In this post, I would like to show you the basics of how to use the Oracle Vector Store support in LangChain. I am using Visual Studio Code with the Python and Jupyter extensions from Microsoft installed. I will show more detailed usage in future posts!
Prefer to watch a video? Check it out here:
To get started, create a new project in Visual Studio code, and then create a new Jupyter Notebook using File > New File… then choose Jupyter Notebook as the type of file, and save your new file at getting_started.ipynb,
First, we need to set up the Python runtime environment. Click on the Select Kernel button (its on the top right). Select Python Environment then Create Python Environment. Select the option to create a Venv (Virtual Environment) and choose your Python interpreter. I recommend using at least Python 3.11. This will download all the necessary files and will take a minute or two.
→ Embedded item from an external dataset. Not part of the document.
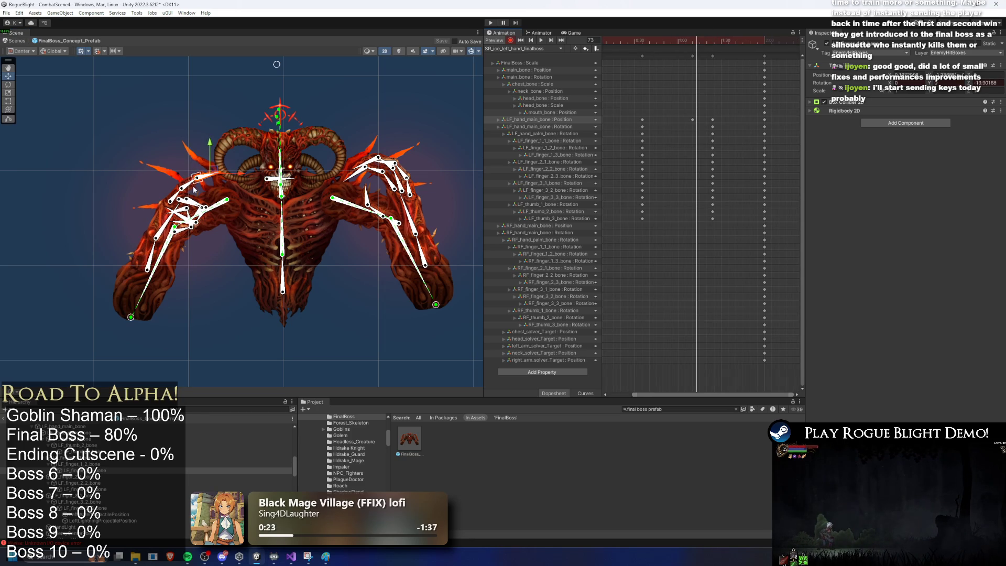
{"action": "left_click_drag", "start_coordinate": [193, 187], "coordinate": [206, 171]}
{"action": "left_click_drag", "start_coordinate": [171, 201], "coordinate": [183, 195]}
In this example, we will use OpenAI for our chat model. You’ll need to get an API Key from OpenAI, which you can do by logging into https://platform.openai.com/settings/organization/api-keys and creating a key. Of course you could use a different model, including a self-hosted model so that you don’t have to send your data outside your organization. I’ll cover that in future posts, stay tuned!
In the first cell, check that the type is Python and enter this code:
%pip install -qU "langchain[openai]"
Press Shift+Enter or click on the Run icon to run this code block. This will also take a minute or so to install the LangChain library for OpenAI.
Now create a second cell and paste in this code:
import getpass
import os
if not os.environ.get("OPENAI_API_KEY"):
os.environ["OPENAI_API_KEY"] = getpass.getpass("Enter API key for OpenAI: ")
from langchain.chat_models import init_chat_model
model = init_chat_model("gpt-4o-mini", model_provider="openai")
Run this block, and when it prompts you for your key, paste in the key, it will start with something like sk-proj and have a long string of mostly letters and numbers after that. This will save your key in the environment so that you don’t have to keep entering it each time.
Now, we are ready to talk to the LLM! Let’s try a simple prompt. Create a new cell and enter this code:
model.invoke("Hello, world!")
Run this cell and observe the output. It should look something like this:
Great, now we are ready to connect to a vector store. If you don’t already have one, start up an instance of Oracle Database 23ai in a container on your machine. Run this command in a terminal window (not the notebook)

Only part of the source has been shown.